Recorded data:
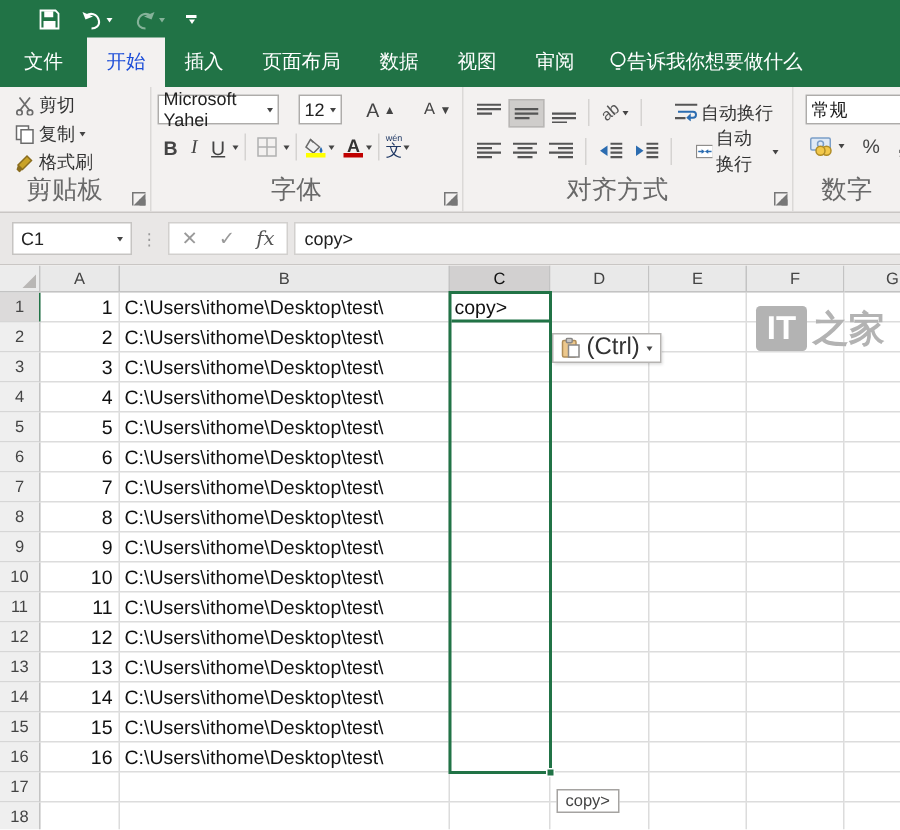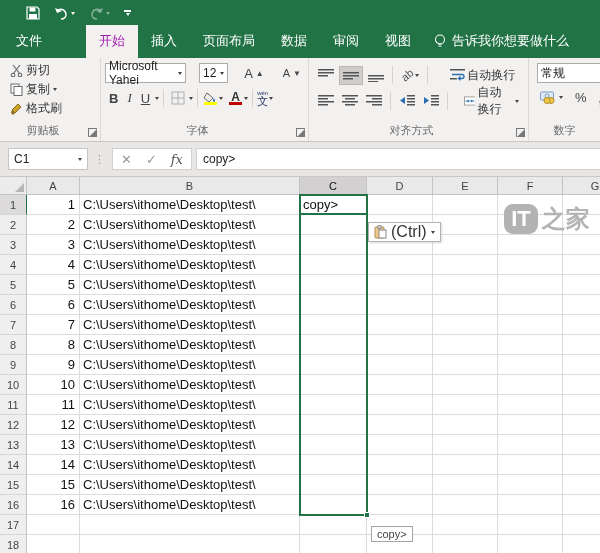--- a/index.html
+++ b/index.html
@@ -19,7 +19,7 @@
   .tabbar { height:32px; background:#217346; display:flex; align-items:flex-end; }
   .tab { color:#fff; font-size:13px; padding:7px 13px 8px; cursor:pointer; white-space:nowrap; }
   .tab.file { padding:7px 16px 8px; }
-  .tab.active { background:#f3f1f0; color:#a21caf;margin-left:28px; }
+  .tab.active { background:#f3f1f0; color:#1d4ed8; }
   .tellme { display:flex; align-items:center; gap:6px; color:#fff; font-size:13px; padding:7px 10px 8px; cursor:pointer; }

● **EXERCISE PROMPT**: For the string "align", return every line of the data where it appears.

● **ANSWER SECTION**:
   .tabbar { height:32px; background:#217346; display:flex; align-items:flex-end; }
   .tellme { display:flex; align-items:center; gap:6px; color:#fff; font-size:13px; padding:7px 10px 8px; cursor:pointer; }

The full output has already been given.